Just as suddenly the stampede begins… deer and buffalo, horn and trunk… they all run. And as I was walking through the jungle, God help me, but the stampede is running straight towards me. The tea-stalls fold up; the DVDs disappear without a trace. Help! The elephant is running straight at me! Oh! It’s the vegetable cart being pushed at breakneck speed into the nearest building, out of sight. The banana seller runs with the tokri on his head, as fast as his legs will carry him. The ‘fineapple wala’ bundles his pineapples shabbily in a sack and runs, once again into the nearby building. No more bargaining for the coriander and nimbu seller as he takes the price the mean aunty pays and vanishes into a nearby nana-nani park.

And then I see him, the splendid cheetah with his coat a shiny golden, his dark, gleaming eyes alert to every movement, with the blood of an innocent deer dripping off his saber-toothed jaw. The van quietly snakes its way down the market. Three young boys are seated atop the van, their beady eyes darting from side to side undoubtedly spotting every laggard bhajiwala.

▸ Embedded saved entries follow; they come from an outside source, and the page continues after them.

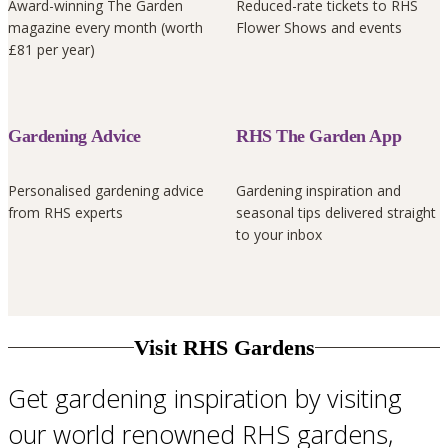
Award-winning The Garden
Reduced-rate tickets to RHS
magazine every month (worth
Flower Shows and events
£81 per year)
Gardening Advice
RHS The Garden App
Personalised gardening advice
Gardening inspiration and
from RHS experts
seasonal tips delivered straight
to your inbox
Visit RHS Gardens
Get gardening inspiration by visiting
our world renowned RHS gardens,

Inside the van the real villain sits; two plump BMC employees. One of them has an expressionless face and the other is chewing pan and smiling a sadistic smile. In the back of the truck are tokris of Dudhi, carrots and tomatoes, rudely strewn about along with a few mangled carts. But the hunter isn’t satiated. The cheetah spots a deer trying to help his young one and leaps towards him with a single jump. The three boys slither down the van in a blink and swoop down on the bhajiwala’s cart, dragging it mercilessly towards the truck. With a rude jerk they hoist it into the van, not caring for the permanent damage they cause the thela. The cheetah goes for the tender neck of the fawn and it snaps as the teeth close in on it. The deer and the bhajiwala stand in mute shock as the hunter returns; he can eat no more.

Offering silent sympathy with the unshed tears in their eyes the creatures of the jungle slowly return to their pond and life goes on in the market.

PS: While I didn’t witness any thela being broken before my eyes, there was enough evidence of the destruction in the back of the BMC van. With the hafta they have to pay pandus , the wage war (pun unintended) with the aunties and the constant vigil against Municipality trucks, it is amazing how well these vendors cope and even manage to be cheerful on most days. Nonetheless, it's truly a jungle out there.